William tangles them together, because why not hold hands with his hallucination? It’s certainly not the most unbelievable part of all this. “Well, if a hallucination feels this real, I must have really lost it.”

Fake Brady’s nose scrunches up, and his grip on William’s hands goes painfully tight for a second.

“I’m not a hallucination. I’m real.”

He pushes into William’s space, backs him against the opposite alley wall. William glances at the Fire Exit Only sign blinking at him. Oops. Fake Brady is shaking against him as he drops his head to William’s shoulder.

He does feel pretty real like this, William will admit.

“I’ve been imagining this day for two centuries.”

William turns his face into curls that smell like apples. That’s definitely something his mind would make Brady say.

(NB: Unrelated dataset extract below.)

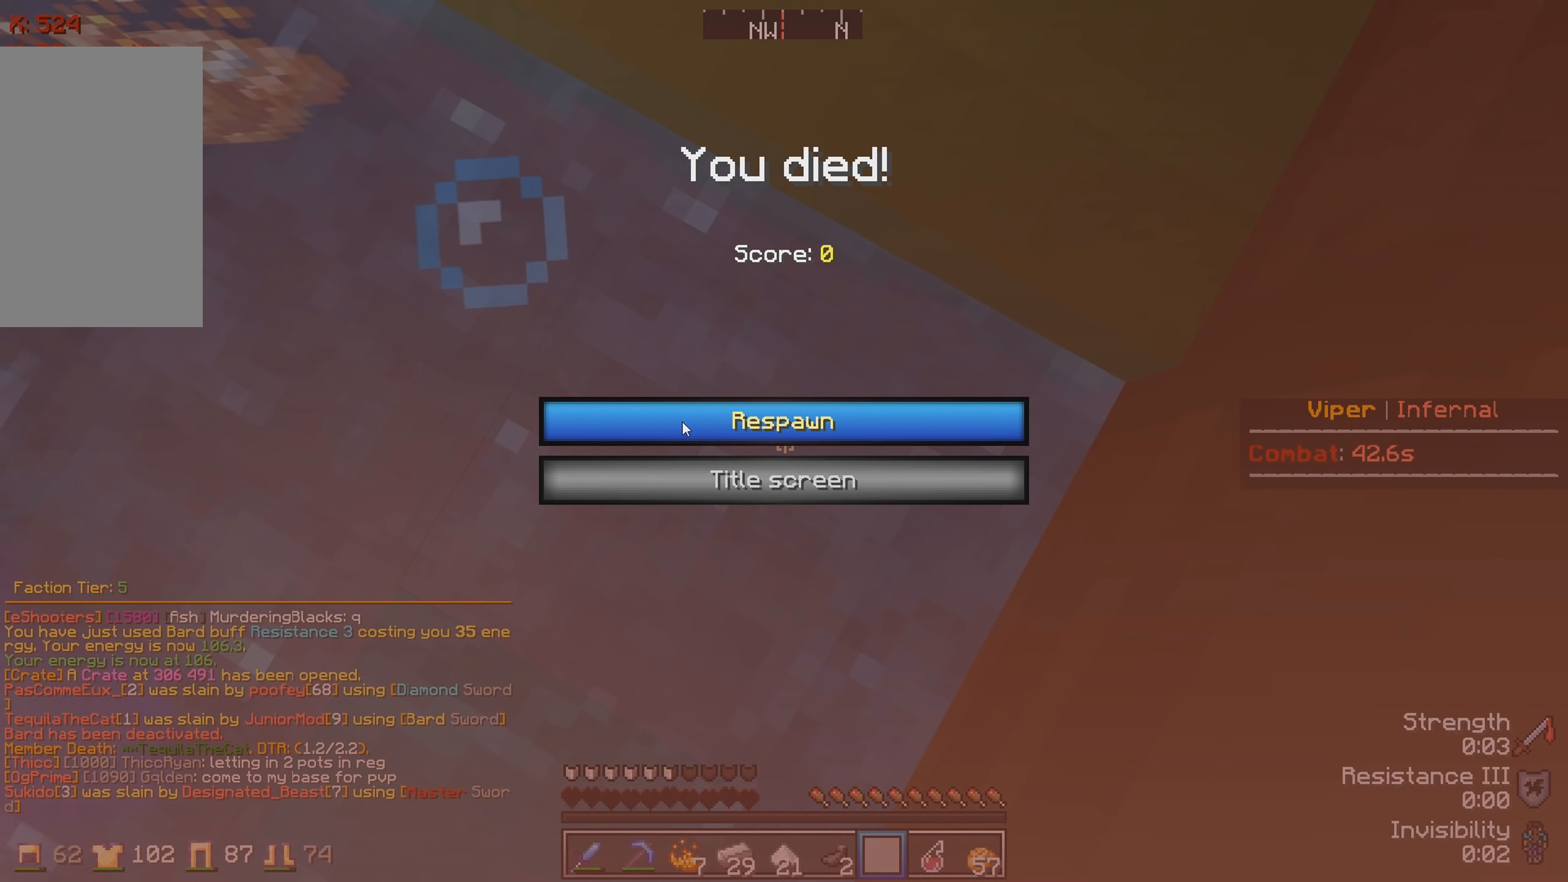
{"keys": [], "events": []}
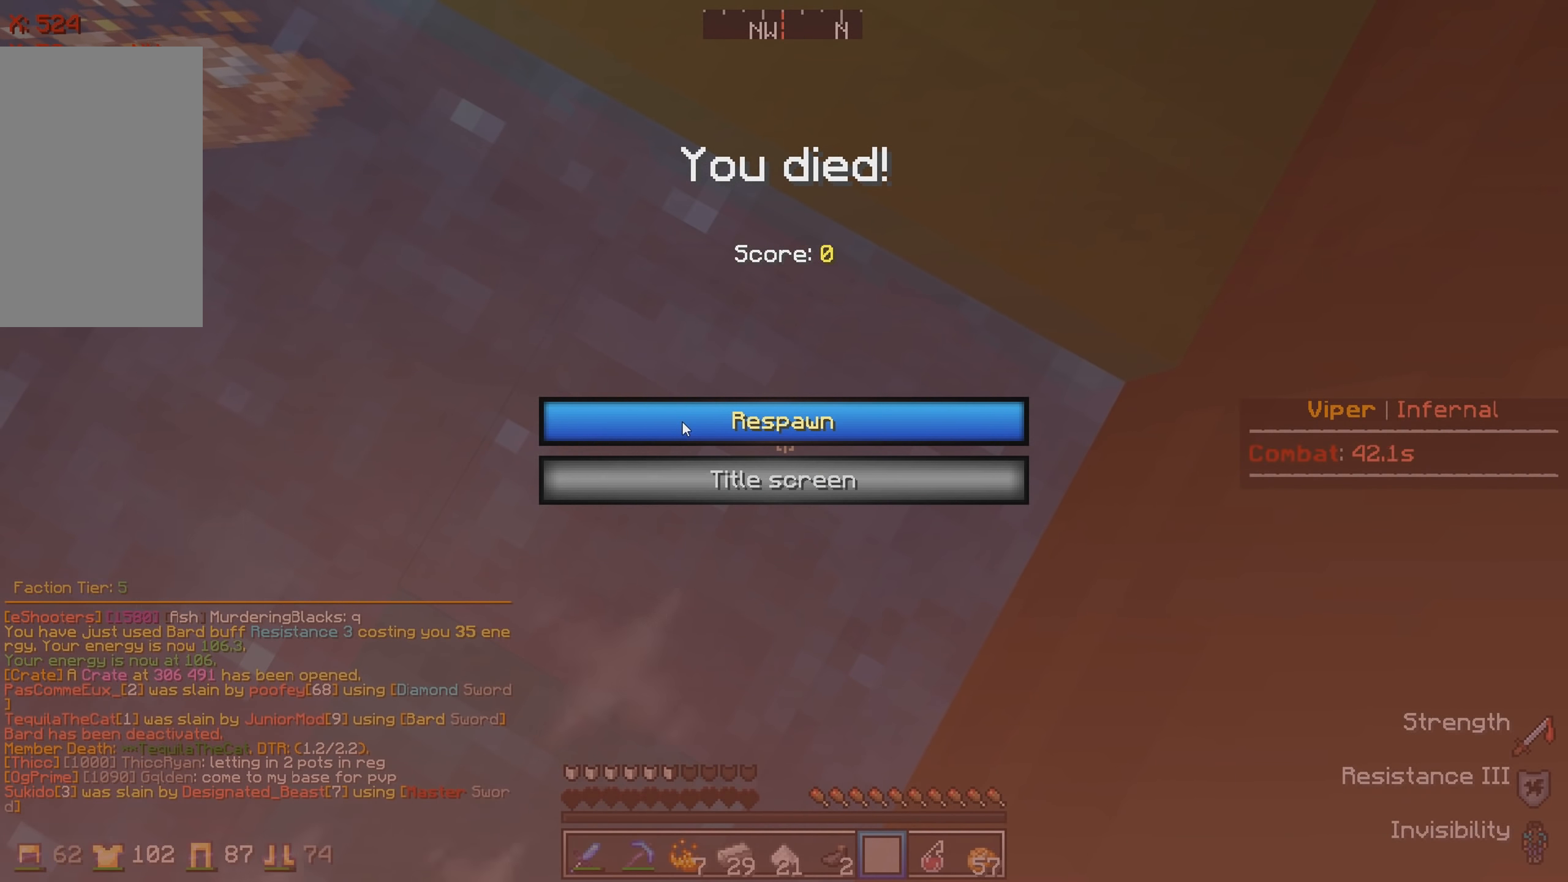
{"keys": [], "events": []}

“I remember every life. I always looked. I never stopped.”

His lips are trembling against William’s neck, their hands locked so tightly William’s knuckles ache. His breathing chokes.

“I thought I was crazy. But it’s you, and I’m not. My memories are real. You are real.”

Bricks are grinding into William’s back, and they don’t feel all that pleasant. He barely registers the pain.

Is it possible…?

Is fake Brady not a hallucination?

“What’s your name?” he whispers, the words pressed to Brady’s forehead. William shuts his eyes, trying to ignore the burn in them. Please, please, please, he chants.

“It was Brady Gallagher. And then it was James Marshall. Now it’s Sidney Bishop.”

It’s probably his imagination, but his heart kicks so hard he’ll swear his chest is in danger of cracking at the force. “Sidney.” He rolls the name on his tongue. “Bishop.” It’s not the name he’s had in his heart and head all these years, but that honestly doesn’t matter. What matters is that Brady—Sidney now—is here. And that if this is a dream, William is not going to survive waking up.

“And you’re William Mashinter. The third. You have a mole in the shape of a spade on the inside of your right thigh and a scar on your left asscheek from falling out of a tree when you were seventeen. You told me you were trying to rescue a cat, but really you were hiding from your tutor. There’s a scar on your arm from it too. Right here.” He disentangles their hands and strokes his forefinger over a section of William’s bicep. Where there is indeed a jagged scar. He moves up, cups William’s face with his palm. He brushes his thumb over the scar on his cheek. “And this one… this one is from Jennifer.”

He leans in, presses a soft kiss to it. William’s skin heats, his cheek tingling from the contact.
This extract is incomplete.